The UE of claim 4, wherein when performing the biased selection, the processor, the memory, and/or the transceiver are configured to:

determine whether the first energy-quality plus an energy-quality-bias threshold is greater than the second energy-quality; and

select the first cell when it is determined that the first energy-quality plus the energy-quality-bias threshold is greater than the second energy-quality.
The UE of claim 9, wherein when performing the biased selection, the processor, the memory, and/or the transceiver are further configured to:

determine whether the first energy-quality is greater than a sufficient-energy-quality threshold when it is determined that the first energy-quality plus the energy-quality-bias threshold is not greater than the second energy-quality;

select the first cell when it is determined that the first energy-quality is greater than the sufficient-energy-quality threshold; and

select the second cell when it is determined that the first energy-quality is not greater than the sufficient-energy-quality threshold.
The UE of claim 9, wherein the energy-quality-bias threshold is set within the UE and/or configured by the network.

----

Required action 1
From the patent claims above, set down everything from "The UE of claim 9, wherein when" down to "the sufficient-energy-quality threshold.".
Required action 2
Decide whether each statement below agrees with the patent claims above. Answer yes or no and quote the words of the claims that settle it.
(a) The energy-quality-bias threshold may be configured by the network.
(b) The second cell is selected when the first energy-quality is greater than the sufficient-energy-quality threshold.
(c) In the first comparison, the energy-quality-bias threshold is added to the second energy-quality.
Required action 3
Continue the patent claims above, beginning right after their final sentence.

----

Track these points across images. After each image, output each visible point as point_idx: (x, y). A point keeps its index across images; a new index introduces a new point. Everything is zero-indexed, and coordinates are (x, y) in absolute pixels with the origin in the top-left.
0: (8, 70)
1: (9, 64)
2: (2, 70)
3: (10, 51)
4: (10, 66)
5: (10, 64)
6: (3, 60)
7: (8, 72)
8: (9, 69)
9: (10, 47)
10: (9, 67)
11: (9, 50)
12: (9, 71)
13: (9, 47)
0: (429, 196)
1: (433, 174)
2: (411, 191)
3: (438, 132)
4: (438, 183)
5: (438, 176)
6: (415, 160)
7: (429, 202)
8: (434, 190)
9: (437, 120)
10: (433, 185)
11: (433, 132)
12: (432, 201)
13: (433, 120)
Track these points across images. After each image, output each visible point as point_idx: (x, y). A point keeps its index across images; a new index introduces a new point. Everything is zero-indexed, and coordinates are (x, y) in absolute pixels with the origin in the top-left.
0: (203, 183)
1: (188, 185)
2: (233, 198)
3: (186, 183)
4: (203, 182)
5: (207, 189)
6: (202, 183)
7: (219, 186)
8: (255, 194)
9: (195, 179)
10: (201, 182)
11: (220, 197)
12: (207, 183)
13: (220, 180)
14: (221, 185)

----

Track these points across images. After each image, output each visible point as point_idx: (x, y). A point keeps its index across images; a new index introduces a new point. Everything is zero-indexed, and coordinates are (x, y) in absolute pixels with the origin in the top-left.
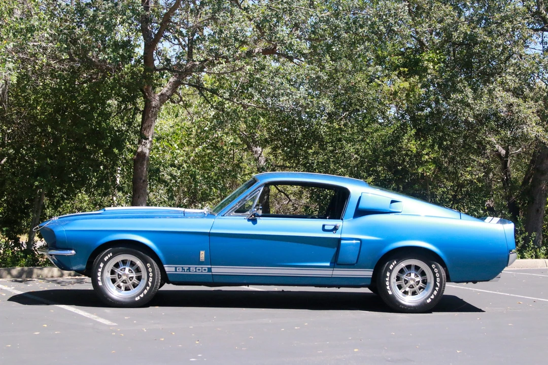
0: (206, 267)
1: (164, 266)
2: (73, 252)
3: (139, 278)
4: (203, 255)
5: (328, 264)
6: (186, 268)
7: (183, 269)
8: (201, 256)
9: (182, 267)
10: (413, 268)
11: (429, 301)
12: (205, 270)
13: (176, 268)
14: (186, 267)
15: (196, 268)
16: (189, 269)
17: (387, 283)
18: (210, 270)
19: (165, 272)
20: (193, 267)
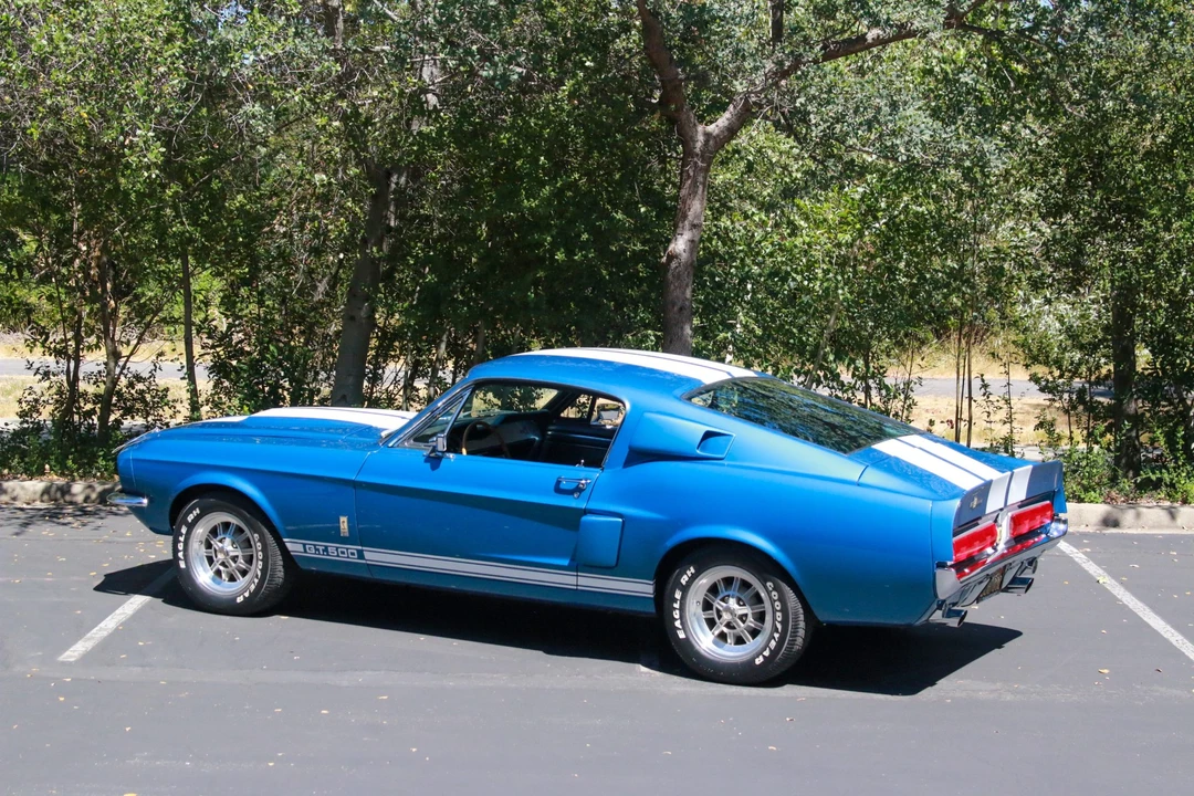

----

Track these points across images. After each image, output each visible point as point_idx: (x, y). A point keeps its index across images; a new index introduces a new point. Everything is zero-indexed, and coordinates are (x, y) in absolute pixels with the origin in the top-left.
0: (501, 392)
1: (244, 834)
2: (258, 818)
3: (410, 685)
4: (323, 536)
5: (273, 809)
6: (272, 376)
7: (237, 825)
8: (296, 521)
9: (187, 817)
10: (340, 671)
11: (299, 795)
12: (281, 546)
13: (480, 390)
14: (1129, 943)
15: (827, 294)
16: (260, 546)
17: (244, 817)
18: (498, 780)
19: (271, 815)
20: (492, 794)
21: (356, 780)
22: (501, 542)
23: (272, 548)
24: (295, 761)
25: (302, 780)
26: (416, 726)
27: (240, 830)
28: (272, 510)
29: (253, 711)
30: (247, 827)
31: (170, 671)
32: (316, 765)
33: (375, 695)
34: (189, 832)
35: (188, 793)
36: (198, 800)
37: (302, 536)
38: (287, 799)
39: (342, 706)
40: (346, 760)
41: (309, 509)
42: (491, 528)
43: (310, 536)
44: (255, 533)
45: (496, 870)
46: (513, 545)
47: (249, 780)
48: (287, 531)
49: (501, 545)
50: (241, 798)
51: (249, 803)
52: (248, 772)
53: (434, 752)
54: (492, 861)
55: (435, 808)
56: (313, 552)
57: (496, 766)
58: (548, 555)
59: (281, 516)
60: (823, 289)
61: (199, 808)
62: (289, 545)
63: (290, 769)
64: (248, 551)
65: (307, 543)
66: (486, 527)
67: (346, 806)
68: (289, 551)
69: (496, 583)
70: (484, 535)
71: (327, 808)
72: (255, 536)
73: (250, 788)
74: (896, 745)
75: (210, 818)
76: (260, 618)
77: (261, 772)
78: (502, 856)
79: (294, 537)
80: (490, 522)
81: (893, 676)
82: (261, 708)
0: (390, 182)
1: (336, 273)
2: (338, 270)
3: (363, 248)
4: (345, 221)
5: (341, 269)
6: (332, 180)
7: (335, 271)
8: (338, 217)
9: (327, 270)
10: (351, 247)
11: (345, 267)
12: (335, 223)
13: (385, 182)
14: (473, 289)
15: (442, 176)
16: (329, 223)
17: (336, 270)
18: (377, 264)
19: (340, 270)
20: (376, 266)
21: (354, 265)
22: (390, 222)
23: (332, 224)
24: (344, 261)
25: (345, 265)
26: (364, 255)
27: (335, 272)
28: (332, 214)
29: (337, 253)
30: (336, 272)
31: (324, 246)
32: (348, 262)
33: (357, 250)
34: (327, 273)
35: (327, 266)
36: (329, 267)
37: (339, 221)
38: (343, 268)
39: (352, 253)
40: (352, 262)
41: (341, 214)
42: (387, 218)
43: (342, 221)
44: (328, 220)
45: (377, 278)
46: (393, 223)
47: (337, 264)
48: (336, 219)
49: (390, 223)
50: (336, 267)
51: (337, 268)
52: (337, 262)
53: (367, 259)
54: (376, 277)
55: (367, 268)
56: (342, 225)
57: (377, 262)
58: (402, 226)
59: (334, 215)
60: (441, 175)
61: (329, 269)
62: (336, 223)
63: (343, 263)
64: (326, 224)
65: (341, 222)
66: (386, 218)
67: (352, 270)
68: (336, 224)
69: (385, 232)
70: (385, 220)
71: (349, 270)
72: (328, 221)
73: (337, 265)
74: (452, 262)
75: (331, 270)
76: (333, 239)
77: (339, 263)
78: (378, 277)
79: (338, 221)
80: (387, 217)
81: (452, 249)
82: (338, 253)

----

Expected answer 1
The UE of claim 9, wherein when performing the biased selection, the processor, the memory, and/or the transceiver are further configured to:

determine whether the first energy-quality is greater than a sufficient-energy-quality threshold when it is determined that the first energy-quality plus the energy-quality-bias threshold is not greater than the second energy-quality;

select the first cell when it is determined that the first energy-quality is greater than the sufficient-energy-quality threshold; and

select the second cell when it is determined that the first energy-quality is not greater than the sufficient-energy-quality threshold.

Expected answer 2
(a) Yes: "the energy-quality-bias threshold is set within the UE and/or configured by the network."
(b) No: "select the first cell when it is determined that the first energy-quality is greater than the sufficient-energy-quality threshold"
(c) No: "determine whether the first energy-quality plus an energy-quality-bias threshold is greater than the second energy-quality"

Expected answer 3
The UE of claim 4, wherein when performing the biased selection, the processor, the memory, and/or the transceiver are configured to:

determine whether the first energy-quality is greater than a sufficient-energy-quality threshold; and

select the first cell when it is determined that the first energy-quality is greater than the sufficient-energy-quality threshold.
The UE of claim 12, wherein when performing the biased selection, the processor, the memory, and/or the transceiver are further configured to:

determine whether the first energy-quality plus an energy-quality-bias threshold is greater than the second energy-quality when it is determined that the first energy-quality is not greater than the sufficient-energy-quality threshold;

select the first cell when it is determined that the first energy-quality plus the energy-quality-bias threshold is greater than the second energy-quality; and

select the second cell when it is determined that the first energy-quality plus the energy-quality-bias threshold is not greater than the second energy-quality.
The UE of claim 12, wherein the sufficient-energy-quality threshold is set within the UE and/or configured by the network.
The UE of claim 4, wherein the processor, the memory, and/or the transceiver are further configured to:

prior to performing the biased selection to select the first cell or the second cell, determine whether a connection-reestablishment timer has passed a connection-reestablish-duration-portion threshold,

wherein the biased selection is performed when it is determined that the connection-reestablishment timer has not passed the connection-reestablish-duration-portion threshold.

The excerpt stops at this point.